Valentina,
Do you ask questions and wait for them to answer as well?
Jae Gruber
I make eye contact, ask if they heard the instruction and ask if there are any questions
Ray,
You make a very good point! There are many ways to do the same thing, but following the direction of your Chef instructor or your Chef employer is always the right thing to do.
Jae Gruber
Said,
The cause and effect examples are extremely important! When students understand the "why" behind direction given by the Chef instructor, it makes it much more likely that they will do their best to perform well. Particularly if they realize what problems may occur if they do not follow instructions!
Jae Gruber
Using industry-specific and real life examples as part of our lecture and production of the day and illustrating how directions might have/have not been followed might lead to problem/opportunity. Another method I use while teaching is the cause-effect relating to certain scenarios.
I teach them that while tere are many ways to make some of the recipes I teach. the only one that is correct is the one your chef is showing you and not followong his direction could lead to your firing
Brenda,
A very good point! The smallest detail can affect the end result. If students have never seen the particular dish or baked product in the past, they may not know what it is supposed to look like. Visual and taste comparisons of correctly prepared and incorrectly prepared items is helpful.
Jae Gruber
I totally agree with this technique because quite often when you explain why things are done in a certain way students still don't believe a little detail will make a major difference. So by demonstrating wrong vs right they grasp the technique right away.
Michael ,
Every short cut that leads to a mistake is, indeed, a teachable moment!
Jae Gruber
I stress the importance of folloing directions from the chef they are working for. Make them come to production with their notes and i ask a student to tell me what the procedure is for the item A they are producing.Then I ask another student if that is correct. Sometimes it takes 2 or more students to describe it properly.
There is no doubt that the majority of culinary students love to eat food. With that said, following directions in technique directly effects the outcome of the product. If the student creates errors during the process, the end result is inedible. If the student can't eat the final product they become disappointed.

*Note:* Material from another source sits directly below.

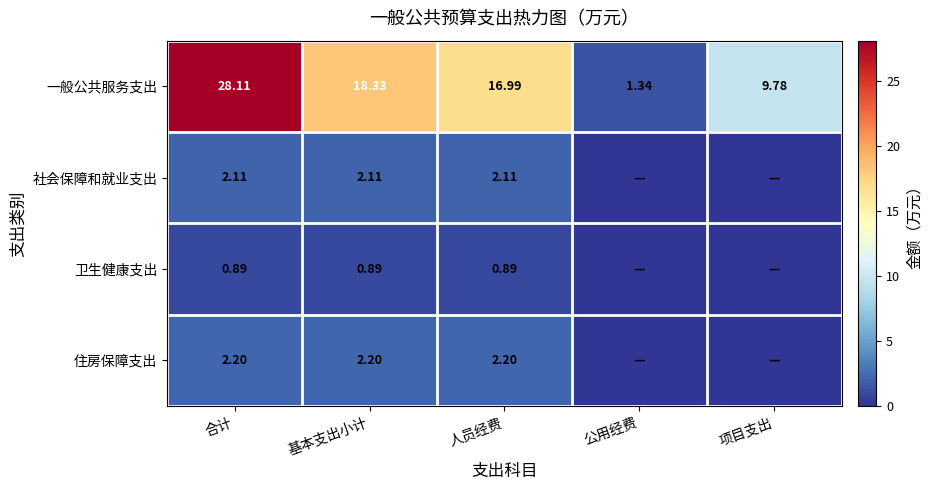

List the labels in order of 一般公共服务支出 value, largest first.

合计, 基本支出小计, 人员经费, 项目支出, 公用经费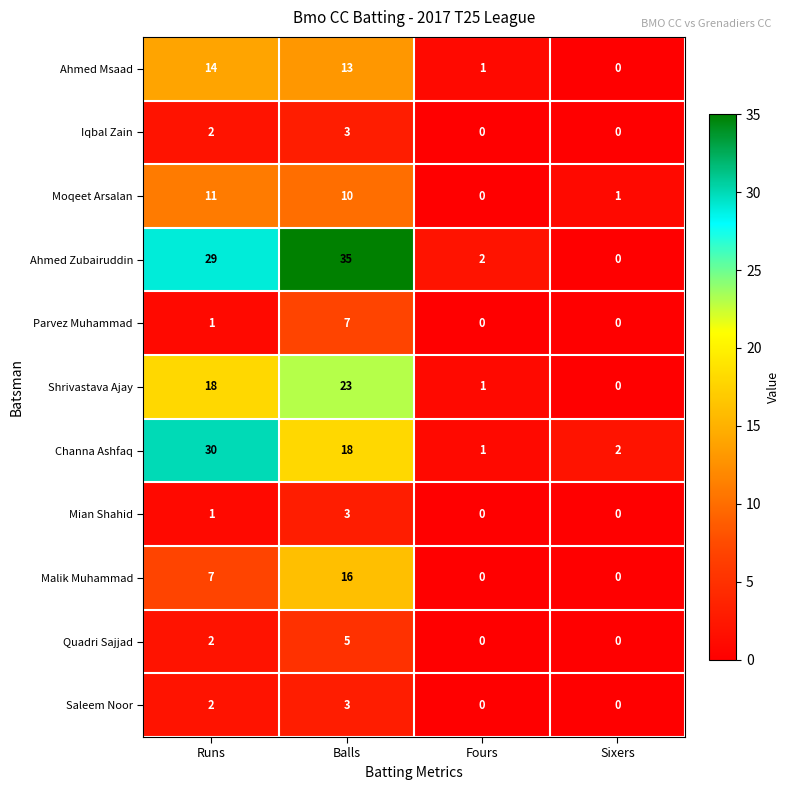

How many distinct data groups are displayed?

11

I will evaluate where they went wrong and express the value of following directions. They can try again to suceed and the food is the reward.
one example is with a hollandaise sauce. when students cut corners and the sauce breaks. Not only is that a perfect opportunity to preach follow the recipe, but also, how to fix the broken hollandaise sauce.
jonathan,
This is an excellent idea as it helps the student to be more engaged in the process and responsible for the outcome. Thank you for sharing!
Jae Gruber
Nicholas ,
This is a great best practice. Instructors can provide many different perspectives on techniques from the standpoint of class preparation, "holding on the line" preparation, modern interpretation and how something looks and tastes when something goes wrong.
Jae Gruber
I have given the students the recipe with ingredients but no directions and have had them take down directions as i was doing the demo. Then the can write down the sutble things we do as chefs to put a dish together
As an example I take a single formula (recipe) and prepare it using two different techniques or methods to demonstrate that the sequence of directions in preparation can alter the outcome drastically.
Kristina ,
Other instructors have also mentioned showing mistakes and how to fix those mistakes. It is a wonderful "best practice" as it shows the reasoning behind following directions and the science behind cooking, while still giving a remedy for the occassions when outcomes are not ideal.
Jae Gruber
Andrew,
Sometimes students do not fully grasp the purpose behind techniques and following directions until they witness a bad outcome. Making the mistake for them, so to speak, in demo can really drive home the point of your instruction.
Jae Gruber
Gwen,
I completely agree! If the student executes production well every single time, they will never know what happens when they make a mistake or learn a possible "fix" for the situation.
Jae Gruber
Sometimes it is just as important to let them make a mistake and then walk them through where the mistake happened.